# Questions on Silver Meteor and Ft Lauderdale Station



## MDRailfan (Dec 16, 2019)

1. Are the SM sleepers or coaches next to engines
2. When booking SM, which sleepers car numbers are nearest the Sleeper Lounge(former dining car). I know there are 3 sleepers on the SM
3. Does the Ft Lauderdale station offer golf cart pickup for disable passengers like they do in DC(I can walk but have trouble walking distances beyond a couple of cars on the platform) or would I have to request a wheelchair which I really don't want to do
4. If SM is late beyond 6pm is the assistance not available since station hours is till 6pm


----------



## Michigan Mom (Dec 16, 2019)

The sleeper car numbers, the lower numbers are closer to the diner. 
Ft. Lauderdale station is small. Short distance to walk to the building, and there is a driveway right alongside where you can be picked up by private car, cab or Uber/Lyft. I don't remember seeing an agent there (we might have been a few minutes late so after 6). I also can't recall if red cap service was present, maybe requesting the wheelchair isn't bad backup?


----------



## pennyk (Dec 16, 2019)

The sleeper cars are in the rear of the train (coaches are next to the engines). The "10" car is closest to the sleeper lounge. The baggage car is behind the sleepers.
My guess is that if the train is late, the station will remain open. I am not sure if there is a golf cart to transport passengers. I seem to recall the last time I was there, the train stopped with the first sleeper extremely close to the station.


----------



## MDRailfan (Dec 16, 2019)

pennyk said:


> The sleeper cars are in the rear of the train (coaches are next to the engines). The "10" car is closest to the sleeper lounge. The baggage car is behind the sleepers.
> My guess is that if the train is late, the station will remain open. I am not sure if there is a golf cart to transport passengers. I seem to recall the last time I was there, the train stopped with the first sleeper extremely close to the station.

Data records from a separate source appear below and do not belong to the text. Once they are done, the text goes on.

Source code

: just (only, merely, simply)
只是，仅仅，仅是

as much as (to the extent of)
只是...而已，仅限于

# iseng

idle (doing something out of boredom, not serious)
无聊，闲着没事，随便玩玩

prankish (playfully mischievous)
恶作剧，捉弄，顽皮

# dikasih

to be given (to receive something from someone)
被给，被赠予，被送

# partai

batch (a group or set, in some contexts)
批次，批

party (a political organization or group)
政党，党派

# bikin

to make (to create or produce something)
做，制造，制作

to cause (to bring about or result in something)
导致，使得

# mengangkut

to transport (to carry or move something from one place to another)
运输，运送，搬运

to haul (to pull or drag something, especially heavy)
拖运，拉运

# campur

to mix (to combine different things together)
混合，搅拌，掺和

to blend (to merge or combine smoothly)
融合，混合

Another question..In BAL what kind of a walk to the zone where you board the sleepers esp car 10. Any golf carts there or would DC be better?


----------



## pennyk (Dec 16, 2019)

I seem to recall walking downstairs to board in BAL, but I do not know the location of the sleeper cars in relation to the stairs. 

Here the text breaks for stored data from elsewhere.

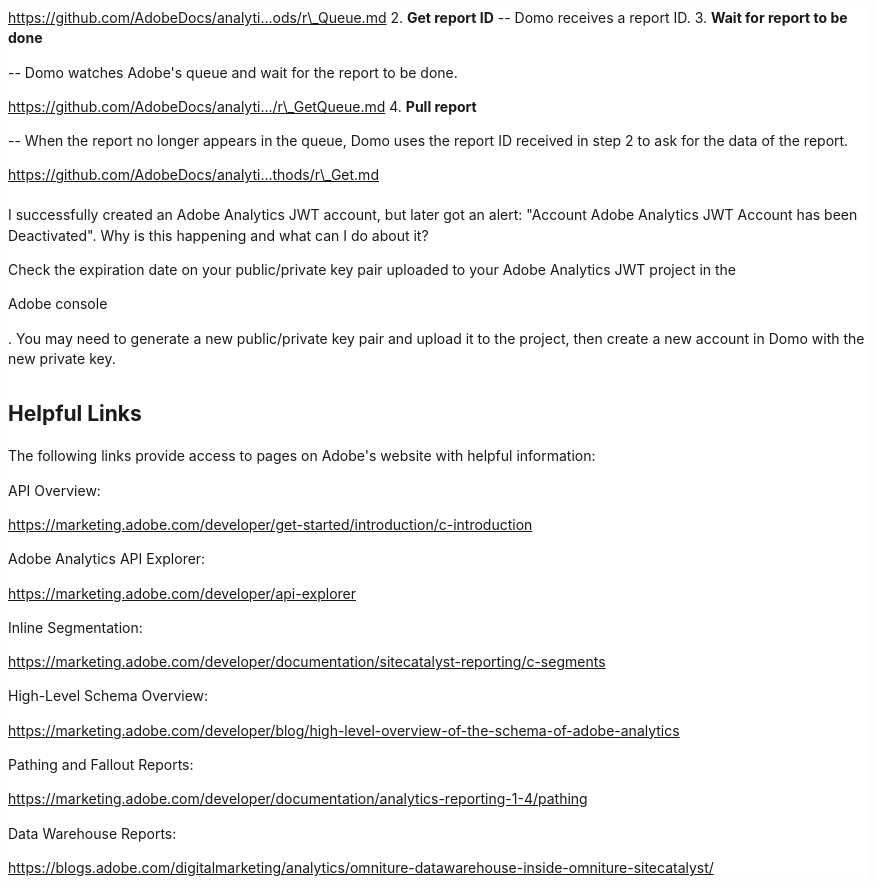 https://github.com/AdobeDocs/analyti...ods/r\_Queue.md
2. **Get report ID**
 -- Domo receives a report ID.
3. **Wait for report to be done**


 -- Domo watches Adobe's queue and wait for the report to be done.

https://github.com/AdobeDocs/analyti.../r\_GetQueue.md
4. **Pull report**


 -- When the report no longer appears in the queue, Domo uses the report ID received in step 2 to ask for the data of the report.

https://github.com/AdobeDocs/analyti...thods/r\_Get.md


####

I successfully created an Adobe Analytics JWT account, but later got an alert: "Account Adobe Analytics JWT Account has been Deactivated". Why is this happening and what can I do about it?

Check the expiration date on your public/private key pair uploaded to your Adobe Analytics JWT project in the

Adobe console

. You may need to generate a new public/private key pair and upload it to the project, then create a new account in Domo with the new private key.


 Helpful Links
----------------

The following links provide access to pages on Adobe's website with helpful information:


 API Overview:

https://marketing.adobe.com/developer/get-started/introduction/c-introduction

Adobe Analytics API Explorer:

https://marketing.adobe.com/developer/api-explorer

Inline Segmentation:

https://marketing.adobe.com/developer/documentation/sitecatalyst-reporting/c-segments

High-Level Schema Overview:

https://marketing.adobe.com/developer/blog/high-level-overview-of-the-schema-of-adobe-analytics

Pathing and Fallout Reports:

https://marketing.adobe.com/developer/documentation/analytics-reporting-1-4/pathing

Data Warehouse Reports:

https://blogs.adobe.com/digitalmarketing/analytics/omniture-datawarehouse-inside-omniture-sitecatalyst/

I do know there are carts in WAS. I boarded the Silver Meteor in WAS on Saturday. It was a long walk to the sleepers, but I am a fast walker with no walking disabilities. A disabled passenger was driven to the train in a cart, leaving the lounge at the same time I was leaving. We arrived at the train at the same time. The cart does not take a direct route to the train.

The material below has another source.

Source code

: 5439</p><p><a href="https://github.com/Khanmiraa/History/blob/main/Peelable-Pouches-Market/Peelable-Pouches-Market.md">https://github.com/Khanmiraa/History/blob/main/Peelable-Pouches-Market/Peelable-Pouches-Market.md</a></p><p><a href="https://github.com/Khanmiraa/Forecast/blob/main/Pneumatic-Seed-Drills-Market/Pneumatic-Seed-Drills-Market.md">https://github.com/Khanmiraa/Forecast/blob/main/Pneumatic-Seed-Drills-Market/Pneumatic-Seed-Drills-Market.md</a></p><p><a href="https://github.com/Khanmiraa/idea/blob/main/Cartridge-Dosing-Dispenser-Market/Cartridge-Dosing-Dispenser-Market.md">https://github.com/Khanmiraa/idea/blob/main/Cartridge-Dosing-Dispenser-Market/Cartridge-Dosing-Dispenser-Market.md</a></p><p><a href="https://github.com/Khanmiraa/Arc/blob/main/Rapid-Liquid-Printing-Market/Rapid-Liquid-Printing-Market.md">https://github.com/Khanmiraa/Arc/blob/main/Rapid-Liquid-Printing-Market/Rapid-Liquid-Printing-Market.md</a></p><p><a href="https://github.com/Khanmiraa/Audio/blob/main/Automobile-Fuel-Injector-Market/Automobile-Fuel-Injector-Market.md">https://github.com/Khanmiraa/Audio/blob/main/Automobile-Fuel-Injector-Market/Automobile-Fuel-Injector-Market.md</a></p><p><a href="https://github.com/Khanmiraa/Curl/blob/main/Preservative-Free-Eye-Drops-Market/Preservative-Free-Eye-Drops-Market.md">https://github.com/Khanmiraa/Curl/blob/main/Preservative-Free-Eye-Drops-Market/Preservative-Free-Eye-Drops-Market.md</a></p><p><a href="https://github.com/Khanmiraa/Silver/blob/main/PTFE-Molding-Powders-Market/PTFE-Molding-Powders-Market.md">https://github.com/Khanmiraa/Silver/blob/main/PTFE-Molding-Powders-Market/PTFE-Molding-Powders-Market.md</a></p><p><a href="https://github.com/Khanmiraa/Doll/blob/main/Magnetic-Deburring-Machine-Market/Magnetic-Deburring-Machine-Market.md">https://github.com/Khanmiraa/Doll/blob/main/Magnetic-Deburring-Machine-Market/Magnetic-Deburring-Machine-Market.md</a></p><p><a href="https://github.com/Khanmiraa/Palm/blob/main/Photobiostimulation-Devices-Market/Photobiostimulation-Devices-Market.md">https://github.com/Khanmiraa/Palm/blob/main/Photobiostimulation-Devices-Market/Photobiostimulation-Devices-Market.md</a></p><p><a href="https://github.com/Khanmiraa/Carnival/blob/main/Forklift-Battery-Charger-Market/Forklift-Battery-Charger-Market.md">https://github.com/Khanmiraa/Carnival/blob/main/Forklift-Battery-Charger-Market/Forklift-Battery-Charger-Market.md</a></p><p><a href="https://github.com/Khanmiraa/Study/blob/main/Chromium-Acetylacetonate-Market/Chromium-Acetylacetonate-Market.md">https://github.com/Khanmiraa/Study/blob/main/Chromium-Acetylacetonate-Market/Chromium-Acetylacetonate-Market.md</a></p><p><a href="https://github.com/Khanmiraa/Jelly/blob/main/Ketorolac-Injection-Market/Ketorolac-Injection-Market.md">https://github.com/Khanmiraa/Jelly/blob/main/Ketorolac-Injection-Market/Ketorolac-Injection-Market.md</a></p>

Because WAS has an Acela Lounge, the wait for the train in WAS is more comfortable, in my opinion, than the wait in BAL.

Hopefully someone more familiar with BAL can give you more information regarding the walk to the train.


----------



## Railroad Bill (Dec 16, 2019)

We took the SM to FTL last January as part of a cruise trip. The agents there were very friendly and stayed while there were still trains coming. That evening the Silver Star had been delayed and was actually behind our 97 SM by about an hour. Our luggage had been misplaced on the SS and thus we had to wait for SS to arrive. Plenty of cabs waiting and the cab drivers came up to the platform to carry luggage to their cabs.


----------



## the_traveler (Dec 16, 2019)

In BAL, the platform is on the lower level. There are stairs, but there is also an elevator there. I’m not sure if there are Red Caps there.

If you have a choice, WAS would be a much better choice - especially since as a sleeping car passenger, you can utilize the Lounge!

The FTL station will remain open until the train arrives. (After all, someone has to unload the baggage.) If they don’t have a cart, they would probably use the cart from the luggage cart.


----------



## MARC Rider (Dec 17, 2019)

the_traveler said:


> In BAL, the platform is on the lower level. There are stairs, but there is also an elevator there. I’m not sure if there are Red Caps there.



Yes, there are redcaps, as well as the elevator to the platform.


----------